PRIDE
Inordinate self-esteem; an unreasonable feeling of superiority as to one’s talents, beauty, wealth, rank, and so forth; disdainful behavior or treatment; insolence or arrogance of demeanor; haughty bearing. Pride can, more rarely, have also the good connotation of a sense of delight or elation arising from some act or possession. Some synonyms of pride are egotism, arrogance, haughtiness.
Forms of the Hebrew root word, ga·ʼahʹ, translated “pride” may also be rendered “haughtiness,” “self-exaltation” and, in both good and bad senses, “eminence,” “eminent,” “exultant,” and with other English terms bearing the basic meaning of ga·ʼahʹ, namely, “to rise up, to be high or exalted.”
The Greek word kau·khaʹo·mai, meaning “to boast, to vaunt oneself, to glory, to exult, to rejoice,” likewise is used in both a good and a bad sense, the usage being determined by the context.

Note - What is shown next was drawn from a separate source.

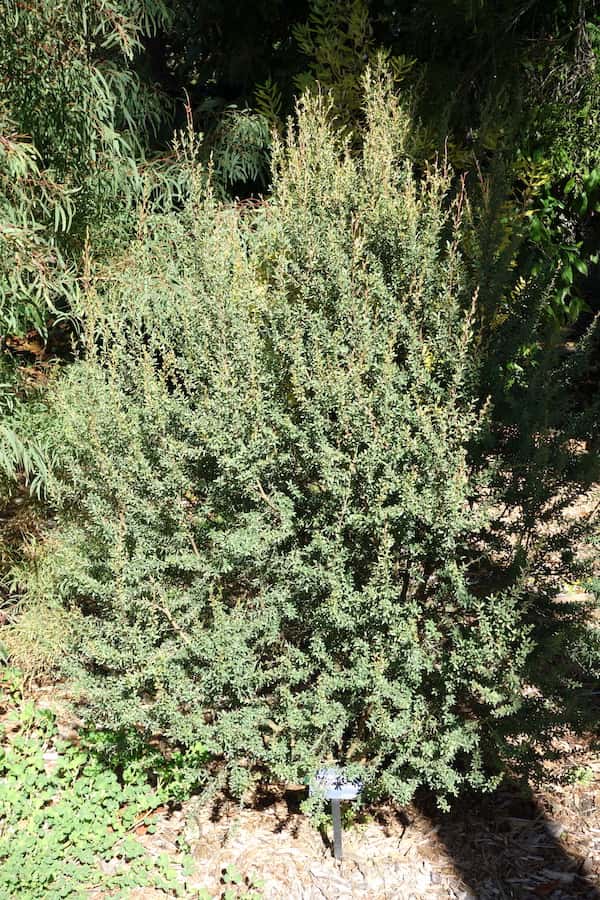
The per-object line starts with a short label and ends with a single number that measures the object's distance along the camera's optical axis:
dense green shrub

PRIDE DECEPTIVE AND DESTRUCTIVE
The proud person may not recognize that he is proud and may attribute his actions to other causes in order to avoid facing the fact of his pride. One should examine himself and his motives thoroughly to determine whether he has this bad trait. The apostle Paul shows the need for the right motive, and the knowledge one should have of himself in this respect, when he says: “If I give all my belongings to feed others, and if I hand over my body, that I may boast [kau·kheʹso·mai], but do not have love, I am not profited at all.”—1 Cor. 13:3.

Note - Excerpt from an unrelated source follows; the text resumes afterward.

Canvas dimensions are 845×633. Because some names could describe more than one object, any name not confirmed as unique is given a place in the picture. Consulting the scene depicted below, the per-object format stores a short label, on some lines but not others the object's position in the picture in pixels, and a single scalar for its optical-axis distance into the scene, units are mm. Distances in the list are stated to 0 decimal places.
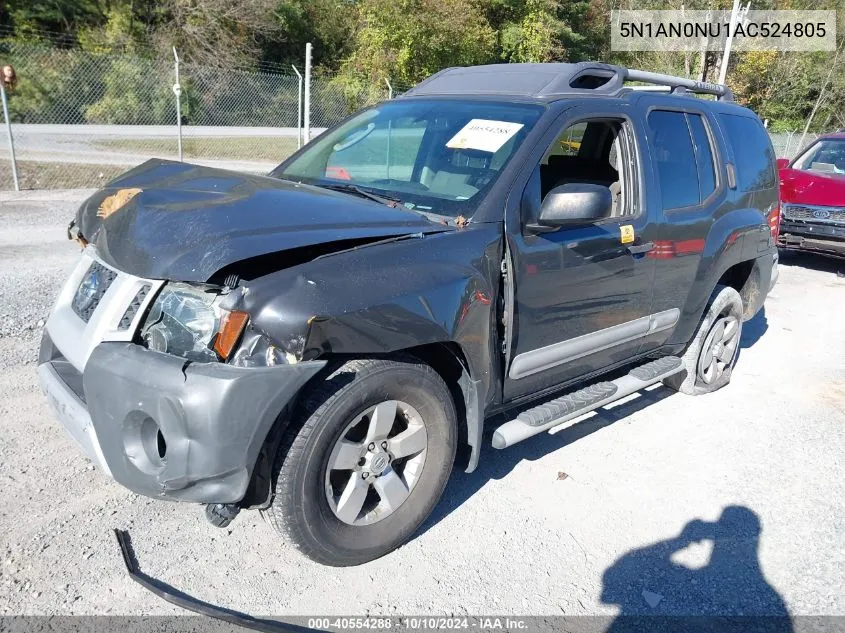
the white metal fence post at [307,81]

Pride should therefore be rooted out of one’s personality for one’s own benefit. More importantly, it must be done if a person hopes to please God. One must even come to hate it, for God’s Word says: “The fear of Jehovah means the hating of bad. Self-exaltation and pride and the bad way and the perverse mouth I have hated.”—Prov. 8:13.
The individual who does not get rid of his pride will suffer. “Pride is before a crash, and a haughty spirit before stumbling” (Prov. 16:18), and “the house of the self-exalted ones Jehovah will tear down.” (Prov. 15:25) There is an abundance of examples of the crash that proud individuals, dynasties and nations suffered.—Lev. 26:18, 19; 2 Chron. 26:16; Isa. 13:19; Jer. 13:9; Ezek. 30:6, 18; 32:12; Dan. 5:22, 23, 30.

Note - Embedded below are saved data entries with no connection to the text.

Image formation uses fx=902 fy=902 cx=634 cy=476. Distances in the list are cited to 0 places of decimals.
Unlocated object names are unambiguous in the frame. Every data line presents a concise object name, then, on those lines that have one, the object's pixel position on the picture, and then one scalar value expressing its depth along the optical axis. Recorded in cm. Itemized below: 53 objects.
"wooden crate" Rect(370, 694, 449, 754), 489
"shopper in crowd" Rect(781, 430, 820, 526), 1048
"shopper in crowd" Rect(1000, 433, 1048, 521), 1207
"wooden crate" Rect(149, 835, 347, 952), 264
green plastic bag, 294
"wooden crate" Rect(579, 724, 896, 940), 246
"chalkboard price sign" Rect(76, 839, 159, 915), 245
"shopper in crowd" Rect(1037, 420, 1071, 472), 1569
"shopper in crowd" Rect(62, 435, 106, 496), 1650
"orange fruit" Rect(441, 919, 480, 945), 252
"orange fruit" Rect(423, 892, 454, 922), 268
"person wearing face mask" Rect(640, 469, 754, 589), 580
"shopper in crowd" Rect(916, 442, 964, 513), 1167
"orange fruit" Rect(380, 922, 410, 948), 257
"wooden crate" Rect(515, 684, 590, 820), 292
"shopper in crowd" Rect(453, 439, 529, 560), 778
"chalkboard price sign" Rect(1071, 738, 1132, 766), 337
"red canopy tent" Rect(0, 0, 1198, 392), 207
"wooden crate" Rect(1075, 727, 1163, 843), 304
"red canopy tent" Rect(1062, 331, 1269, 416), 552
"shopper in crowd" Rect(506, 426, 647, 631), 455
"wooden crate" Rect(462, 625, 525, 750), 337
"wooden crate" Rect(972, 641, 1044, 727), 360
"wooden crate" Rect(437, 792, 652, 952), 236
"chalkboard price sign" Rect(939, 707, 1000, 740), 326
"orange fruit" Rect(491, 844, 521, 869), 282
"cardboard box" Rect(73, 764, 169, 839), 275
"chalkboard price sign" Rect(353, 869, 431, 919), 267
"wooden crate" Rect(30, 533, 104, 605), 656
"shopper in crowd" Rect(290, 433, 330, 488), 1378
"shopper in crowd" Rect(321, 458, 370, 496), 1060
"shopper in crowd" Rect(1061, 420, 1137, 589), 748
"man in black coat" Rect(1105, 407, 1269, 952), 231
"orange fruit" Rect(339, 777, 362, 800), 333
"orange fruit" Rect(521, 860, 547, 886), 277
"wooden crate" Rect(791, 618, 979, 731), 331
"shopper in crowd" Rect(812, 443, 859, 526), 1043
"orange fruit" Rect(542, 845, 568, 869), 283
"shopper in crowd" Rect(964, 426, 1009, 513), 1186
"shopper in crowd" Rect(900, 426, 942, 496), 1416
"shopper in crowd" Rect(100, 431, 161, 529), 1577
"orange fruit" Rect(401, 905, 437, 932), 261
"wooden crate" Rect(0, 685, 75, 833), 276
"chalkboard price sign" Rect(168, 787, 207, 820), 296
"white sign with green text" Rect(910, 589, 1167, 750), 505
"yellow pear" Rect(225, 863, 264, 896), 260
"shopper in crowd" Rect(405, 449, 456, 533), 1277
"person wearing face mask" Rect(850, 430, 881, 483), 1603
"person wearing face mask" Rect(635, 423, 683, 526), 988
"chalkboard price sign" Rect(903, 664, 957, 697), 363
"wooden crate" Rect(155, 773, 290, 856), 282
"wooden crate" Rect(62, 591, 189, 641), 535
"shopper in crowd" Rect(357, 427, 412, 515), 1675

Pride is deceptive. The apostle Paul counsels: “If anyone thinks he is something when he is nothing, he is deceiving his own mind.” (Gal. 6:3) The proud person seems to be taking the way most beneficial or profitable to him, but he is leaving God out of account. (Compare Jeremiah 49:16; Revelation 3:17.) The Bible says: “Better is it to be lowly in spirit with the meek ones than to divide spoil with the self-exalted ones.”—Prov. 16:19.
BOASTING
The Greek word kau·khaʹo·mai, “to boast,” is used frequently in the sense of selfish pride. The Bible shows that no man has any ground for boasting in himself or his accomplishments. In the Christian congregation at Corinth, some were puffed up with pride in themselves or in other men, bringing about divisions in the congregation. They were thinking in a fleshly way, looking to men instead of to Christ. (1 Cor. 1:10-13; 3:3, 4) These men were not interested in the congregation’s spiritual welfare, but wanted to boast in outward appearances, not really wanting to help fellow Christians develop good hearts before God. (2 Cor. 5:12) Consequently, the apostle Paul severely reproved the congregation, showing that there was no room for them to be boasting in anyone but Jehovah God and what he had done for them. (1 Cor. 1:28, 29; 4:6, 7) The rule was: “He that boasts, let him boast in Jehovah.”—1 Cor. 1:31; 2 Cor. 10:17.
Jesus’ half-brother James went even farther in condemning those who boasted about certain worldly projects they were intending to carry out, telling them: “You take pride in your self-assuming brags. All such taking of pride is wicked.”—Jas. 4:13-16; compare Proverbs 27:1.
A GOOD CONNOTATION
The Hebrew word ga·ʼahʹ and the Greek word kau·khaʹo·mai can also mean a pride that is delight arising from an action or possession, in a favorable sense. The psalmist spoke of Israel as “the pride of Jacob, whom [Jehovah] has loved.” (Ps. 47:4) In a restoration prophecy Isaiah said that the fruitage of the land would be “something to be proud of.” (Isa. 4:2) The apostle told the Thessalonian congregation that, as a result of their faith, love and endurance, “we ourselves take pride in you among the congregations of God.” (2 Thess. 1:3, 4) Christians take pride in having Jehovah as their God, that they have come to know him and that he has recognized them. They follow the principle: “Let the one bragging about himself brag about himself because of this very thing, the having of insight and the having of knowledge of me, that I am Jehovah, the One exercising loving-kindness, justice and righteousness in the earth.”—Jer. 9:24; compare Luke 10:20.